A réitérées reprises, le comportement des deux banques BCG et CEG, puis de la BCGe au cours des années passées, a été stigmatisé dans ce Grand Conseil. Et je le dis d'autant plus fermement que chaque fois que je suis intervenue sur ces affaires, depuis les années 80, j'ai soulevé une indignation et des cris d'orfraie sur les bancs de droite.

Je voudrais donner trois exemples de ce comportement. Tout d'abord, Monsieur Annen, vous semblez dire que la politique spéculative des années 80, ces années qu'on s'accorde à reconnaître comme des années folles, a été subie, voulue, assumée, consentie par tout le monde. Je peux vous dire, puisque je siégeais dans ce Grand Conseil en 85, qu'il y avait des gens pour la dénoncer et des gens pour la défendre !

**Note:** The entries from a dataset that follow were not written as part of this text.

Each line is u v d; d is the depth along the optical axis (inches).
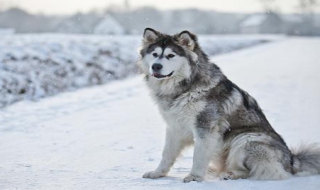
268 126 254.2
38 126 403.5
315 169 245.0
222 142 245.3
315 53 1445.6
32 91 586.9
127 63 904.3
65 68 716.0
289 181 228.8
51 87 632.4
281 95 588.4
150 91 262.2
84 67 763.4
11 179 239.0
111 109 506.6
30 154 302.5
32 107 506.3
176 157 254.1
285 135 350.6
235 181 231.6
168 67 243.0
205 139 237.9
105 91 653.3
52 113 472.7
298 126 387.5
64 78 685.9
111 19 3142.2
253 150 235.5
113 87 698.8
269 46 1989.4
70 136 364.5
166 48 248.8
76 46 858.8
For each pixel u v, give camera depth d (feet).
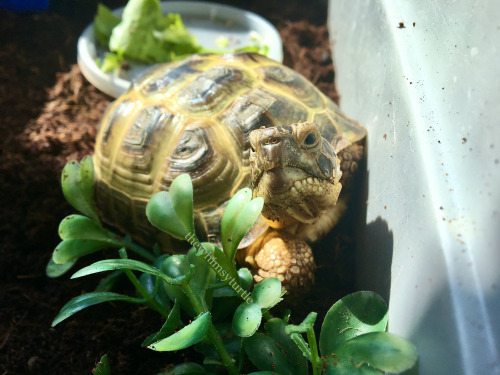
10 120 0.83
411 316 0.40
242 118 0.56
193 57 0.68
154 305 0.52
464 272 0.35
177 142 0.57
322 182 0.47
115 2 1.09
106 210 0.65
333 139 0.59
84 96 0.88
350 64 0.79
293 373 0.45
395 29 0.55
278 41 0.94
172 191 0.46
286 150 0.44
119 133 0.62
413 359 0.37
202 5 1.02
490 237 0.34
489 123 0.37
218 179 0.55
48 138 0.79
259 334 0.46
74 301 0.49
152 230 0.60
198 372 0.47
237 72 0.60
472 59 0.41
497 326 0.32
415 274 0.40
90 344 0.58
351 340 0.41
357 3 0.77
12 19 1.01
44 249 0.69
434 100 0.44
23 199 0.73
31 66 0.93
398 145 0.50
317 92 0.65
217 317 0.53
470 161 0.38
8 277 0.66
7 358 0.57
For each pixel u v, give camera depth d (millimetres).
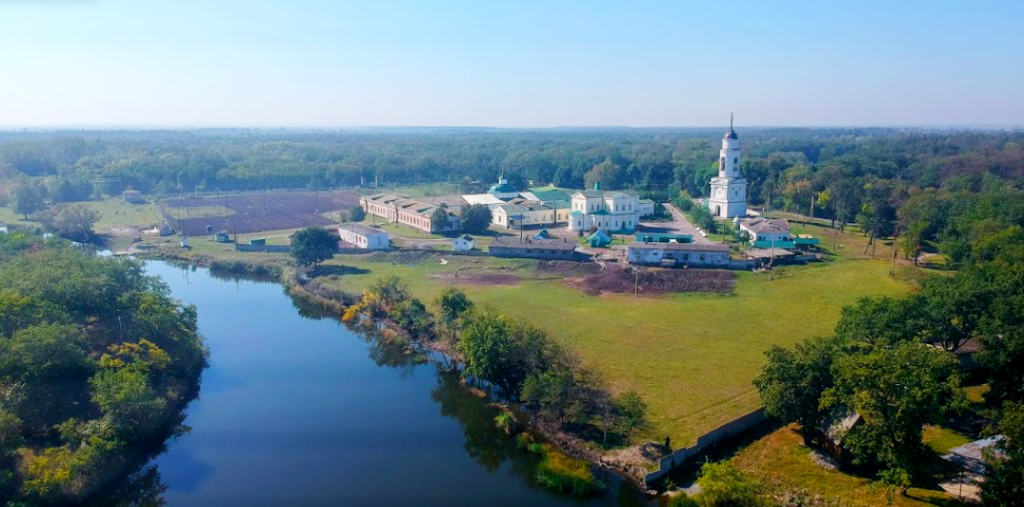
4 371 69312
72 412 73062
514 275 151250
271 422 81000
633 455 69125
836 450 65062
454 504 63656
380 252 173875
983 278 90000
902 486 57938
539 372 81375
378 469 70250
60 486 60906
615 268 150375
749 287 134875
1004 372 76438
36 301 84750
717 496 52531
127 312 94812
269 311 129500
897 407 58250
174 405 83062
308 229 159250
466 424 80562
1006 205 158375
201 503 64250
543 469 67938
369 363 100812
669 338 105250
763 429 73875
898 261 152250
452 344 100938
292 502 64250
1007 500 52531
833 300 123750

Dans une période où Genève a été ravagée par la spéculation foncière, immobilière, son patrimoine urbain altéré ou détruit par des margoulins de tous poils, les locataires assommés par des loyers disproportionnés, ces établissements - la Caisse d'épargne et la Banque hypothécaire - au lieu de défendre les intérêts des Genevois, ont financé un certain nombre des pires prédateurs de cette République, que vous vous accordez aujourd'hui à reconnaître comme des prédateurs. Je pourrais égrener les heures de cette chronique que j'ai suivie de très près.

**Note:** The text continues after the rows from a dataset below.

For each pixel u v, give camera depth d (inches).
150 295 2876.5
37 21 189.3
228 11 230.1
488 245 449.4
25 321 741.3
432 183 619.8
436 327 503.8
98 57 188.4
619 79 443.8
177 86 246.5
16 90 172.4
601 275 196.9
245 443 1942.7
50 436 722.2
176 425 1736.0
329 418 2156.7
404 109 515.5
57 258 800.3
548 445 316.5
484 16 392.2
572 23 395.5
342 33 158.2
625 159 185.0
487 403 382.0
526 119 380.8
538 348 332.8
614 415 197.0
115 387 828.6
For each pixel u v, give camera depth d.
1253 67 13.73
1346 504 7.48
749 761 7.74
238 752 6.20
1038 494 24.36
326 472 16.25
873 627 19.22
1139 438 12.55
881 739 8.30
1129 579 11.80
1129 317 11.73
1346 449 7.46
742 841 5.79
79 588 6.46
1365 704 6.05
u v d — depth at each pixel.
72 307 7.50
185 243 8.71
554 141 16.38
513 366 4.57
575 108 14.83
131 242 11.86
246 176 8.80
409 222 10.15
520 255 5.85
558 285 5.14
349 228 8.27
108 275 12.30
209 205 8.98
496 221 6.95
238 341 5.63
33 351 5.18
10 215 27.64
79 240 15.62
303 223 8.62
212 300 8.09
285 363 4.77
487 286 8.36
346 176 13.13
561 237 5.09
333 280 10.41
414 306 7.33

Rappelez-vous que nous avons évoqué ici la vente de l'Hôtel d'Angleterre, dont même les banques privées avaient refusé d'assurer le financement, tellement le montage financier des acquéreurs était branlant. Ils se servaient d'un prêt accordé par la Caisse d'épargne pour l'achat d'un autre immeuble à Genève, qui devait servir à l'installation d'un EMS et qui avait été surévalué par l'expert de la banque, un architecte entrepreneur désormais en faillite, à 6 millions, alors qu'après coup on lui a reconnu la valeur de 2 millions. Cet immeuble, surévalué au triple de sa valeur réelle, dont le promoteur spéculateur espérait faire un EMS que l'Etat, normalement, aurait subventionné, servait de caution à un autre prêt accordé par une autre banque publique pour l'achat de l'Hôtel d'Angleterre aux environs de 40 millions !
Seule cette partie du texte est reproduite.